TASK BRIEF
In the entries that follow, the first line to write out is the one containing "left hip: (109, 260)", and the last is the one containing "left eye: (1045, 637)". Reproduce that stretch exactly, with nothing before or after it.

*** Opening DATA FOR THIS TASK ***

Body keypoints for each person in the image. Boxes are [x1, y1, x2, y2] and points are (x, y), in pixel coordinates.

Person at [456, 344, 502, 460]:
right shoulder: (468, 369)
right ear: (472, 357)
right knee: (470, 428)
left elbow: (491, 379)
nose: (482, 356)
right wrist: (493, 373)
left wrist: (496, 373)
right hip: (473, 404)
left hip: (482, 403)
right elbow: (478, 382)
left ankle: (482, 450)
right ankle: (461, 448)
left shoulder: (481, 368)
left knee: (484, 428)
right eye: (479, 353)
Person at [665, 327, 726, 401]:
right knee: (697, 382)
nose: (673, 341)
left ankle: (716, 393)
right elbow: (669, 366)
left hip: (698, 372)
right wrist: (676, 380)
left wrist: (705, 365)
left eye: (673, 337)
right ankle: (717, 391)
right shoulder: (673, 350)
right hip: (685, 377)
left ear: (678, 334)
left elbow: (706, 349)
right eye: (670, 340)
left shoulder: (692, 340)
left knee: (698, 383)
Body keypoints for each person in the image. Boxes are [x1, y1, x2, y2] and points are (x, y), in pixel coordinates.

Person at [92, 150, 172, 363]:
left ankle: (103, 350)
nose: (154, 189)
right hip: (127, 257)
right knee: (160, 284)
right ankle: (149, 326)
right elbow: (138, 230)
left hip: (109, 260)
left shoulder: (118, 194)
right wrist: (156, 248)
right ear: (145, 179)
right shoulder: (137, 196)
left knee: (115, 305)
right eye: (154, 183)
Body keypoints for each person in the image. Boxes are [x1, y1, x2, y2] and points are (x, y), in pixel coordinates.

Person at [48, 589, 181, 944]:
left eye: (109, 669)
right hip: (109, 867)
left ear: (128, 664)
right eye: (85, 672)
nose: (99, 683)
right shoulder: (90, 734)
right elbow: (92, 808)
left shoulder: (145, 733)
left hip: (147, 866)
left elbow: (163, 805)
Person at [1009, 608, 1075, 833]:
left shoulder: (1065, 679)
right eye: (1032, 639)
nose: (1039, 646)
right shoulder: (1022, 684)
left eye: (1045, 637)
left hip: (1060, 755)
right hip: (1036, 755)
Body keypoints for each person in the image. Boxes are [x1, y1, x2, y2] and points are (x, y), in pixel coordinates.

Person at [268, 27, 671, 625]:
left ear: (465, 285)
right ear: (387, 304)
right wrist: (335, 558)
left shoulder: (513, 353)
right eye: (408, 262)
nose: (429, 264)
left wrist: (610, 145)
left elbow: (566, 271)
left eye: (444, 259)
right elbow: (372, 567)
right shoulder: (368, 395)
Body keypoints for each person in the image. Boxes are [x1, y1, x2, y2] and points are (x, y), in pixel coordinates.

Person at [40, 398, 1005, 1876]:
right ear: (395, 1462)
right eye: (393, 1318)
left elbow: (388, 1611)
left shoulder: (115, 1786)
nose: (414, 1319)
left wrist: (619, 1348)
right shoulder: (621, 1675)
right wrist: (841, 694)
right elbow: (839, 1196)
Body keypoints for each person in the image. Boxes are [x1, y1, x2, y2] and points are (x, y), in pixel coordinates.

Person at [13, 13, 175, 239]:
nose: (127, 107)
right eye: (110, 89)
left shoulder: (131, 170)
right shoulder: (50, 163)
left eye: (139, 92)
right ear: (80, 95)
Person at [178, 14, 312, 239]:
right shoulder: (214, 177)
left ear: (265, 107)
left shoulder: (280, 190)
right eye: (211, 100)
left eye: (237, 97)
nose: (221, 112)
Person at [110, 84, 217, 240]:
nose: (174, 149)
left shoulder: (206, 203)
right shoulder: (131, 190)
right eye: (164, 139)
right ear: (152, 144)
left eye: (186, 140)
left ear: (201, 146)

*** Closing DATA FOR THIS TASK ***

EXERCISE RESPONSE
left hip: (109, 260)
left shoulder: (118, 194)
right wrist: (156, 248)
right ear: (145, 179)
right shoulder: (137, 196)
left knee: (115, 305)
right eye: (154, 183)
Body keypoints for each person in the image. Boxes are [x1, y1, x2, y2] and points are (x, y), in pixel coordinates.

Person at [48, 589, 181, 944]:
left eye: (109, 669)
right hip: (109, 867)
left ear: (128, 664)
right eye: (85, 672)
nose: (99, 683)
right shoulder: (90, 734)
right elbow: (92, 808)
left shoulder: (145, 733)
left hip: (147, 866)
left elbow: (163, 805)
Person at [1009, 608, 1075, 833]:
left shoulder: (1065, 679)
right eye: (1032, 639)
nose: (1039, 646)
right shoulder: (1022, 684)
left eye: (1045, 637)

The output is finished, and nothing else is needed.